Jefferson Squats - Old School pour les hanches et les fesses

Les squats de Jefferson sont un type d’exercice de développement musculaire des jambes. Il a beaucoup de noms différents, par exemple, squats et cheval. Un trait distinctif de ce mouvement est que pendant ce temps la barre n’est pas sur les épaules mais entre les jambes.

muscles de travail

L’exercice aide à renforcer les muscles des hanches et des fesses. En outre, cela affecte statiquement la ceinture scapulaire, parce que la barre de poids que vous tenez entre vos mains.

Le quadriceps, c’est-à-dire le muscle quadriceps de la cuisse, assume la charge principale. Une grande partie du travail va au grand fessier.

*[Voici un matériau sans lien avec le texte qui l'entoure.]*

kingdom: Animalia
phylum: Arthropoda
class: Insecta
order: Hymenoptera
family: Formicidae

En outre, les muscles trapèzes, l'intérieur de la cuisse, le mollet, les biceps des hanches et le bas du dos sont impliqués.

L'exercice est effectué avec une barre. Le poids du poids est choisi par l'athlète en fonction de sa forme physique. Cela vaut la peine de choisir un poids qui vous permet de faire au moins 10 à 12 répétitions. En même temps, lors des dernières répétitions, vous devriez ressentir une forte tension musculaire et de la fatigue.

Faire un exercice

Les squats de Jefferson appartiennent au groupe de base et ont une difficulté d'exécution moyenne. Cela signifie que vous pouvez commencer à les maîtriser si vous avez déjà un niveau de formation de base.

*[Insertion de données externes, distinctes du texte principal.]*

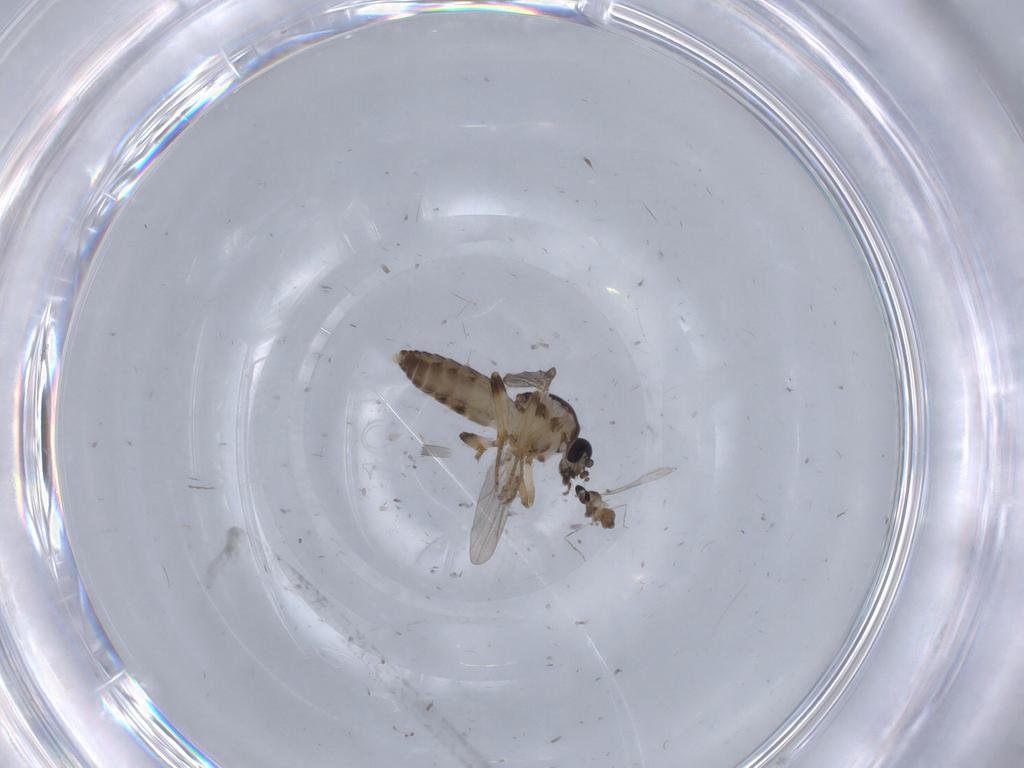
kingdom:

L'exercice n'a aucune contre-indication définitive. Mais il faut faire attention à ceux qui ont récemment souffert de blessures à la colonne vertébrale, au bas du dos etles genoux. Si vous avez des inquiétudes, vous devez d'abord consulter votre médecin.

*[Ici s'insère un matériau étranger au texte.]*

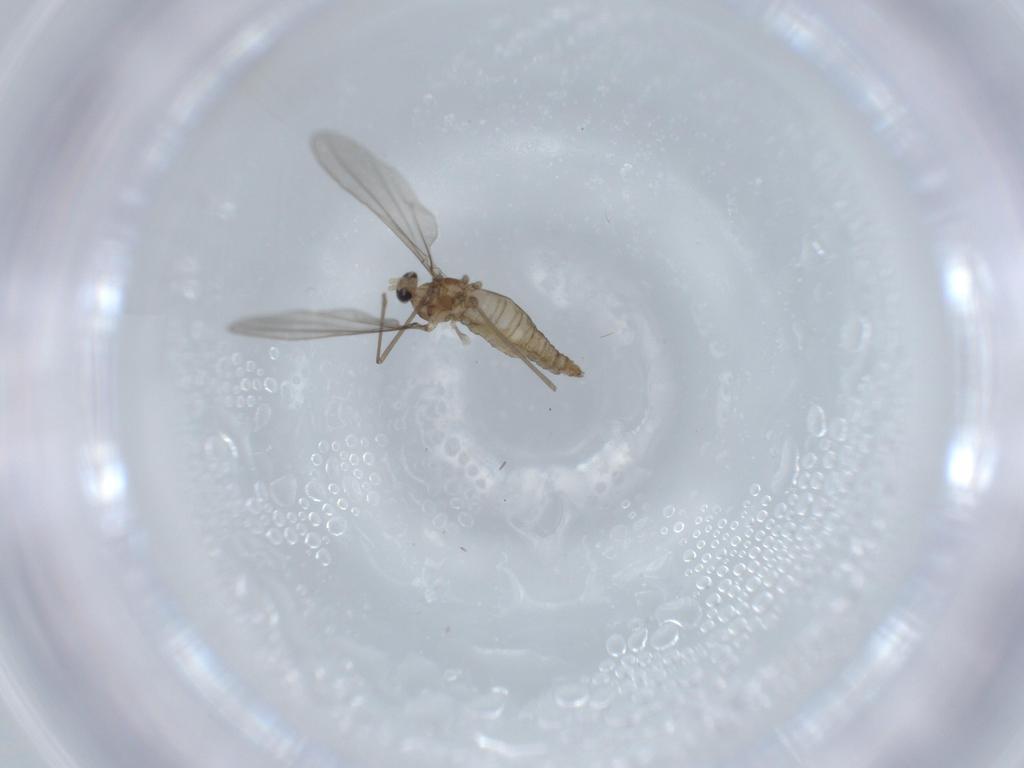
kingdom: Animalia
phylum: Arthropoda
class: Insecta
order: Diptera
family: Cecidomyiidae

Comment sont effectués les squats? Tout d’abord, chargez la barre avec la bonne quantité de pancakes et prenez la position de départ:

  • Tenez-vous de sorte que le cou soit entre vos jambes. Dans ce cas, le torse sera clairement au milieu du cou. Assurez-vous que vos pieds sont écartés de la largeur des épaules et que vos orteils sont légèrement tournés.

Vous pouvez maintenant commencer l'exercice:

  • Inspirez et abaissez-vous lentement jusqu'à ce que vos hanches soient parallèles au sol. Avec votre main droite, saisissez le cou de la barre devant vous et votre main gauche - à l’arrière.
  • Expirez et poussez du sol avec vos pieds et, tout en maintenant une position égale du dos, soulevez-vous avec la barre. Tenez la barre sur les bras tendus, en pliant légèrement les coudes. Donc, vous supprimez la tension excessive des épaules et des bras.
  • En inspirant, redescendez. Ceci est une répétition.

Répétez 10 à 15 fois, faites une courte pause et effectuez une ou deux autres approches.

Recommandations

Comment rendre les sit-ups aussi productifs que possible? Utilisez les instructions suivantes:

  • Tout au long de l'exercice, maintenez le corps bien droit par rapport au sol. Gardez la tête droite et regardez droit devant vous. De plus, les genoux ne doivent pas dépasser le niveau des chaussettes.
  • Essayez de réaliser une action au détriment des hanches et non avec vos mains. Sinon, toute la tension ira aux muscles du bras et l'exercice perdra de son efficacité.
  • Faites des squats à un rythme lent pendant 2 à 3 fois. Sortez du squat aussi lentement.

Les squats de Jefferson sont un exercice non standard pour travailler les hanches et les fesses. Le mouvement inhabituel des poignées sollicite de petits muscles et de nombreux stabilisateurs, ce qui permet d'obtenir des résultats rapides. Si vous faites l'exercice régulièrement et correctement, vous serez en mesure de réaliser de belles jambes harmonieusement développées dans les plus brefs délais.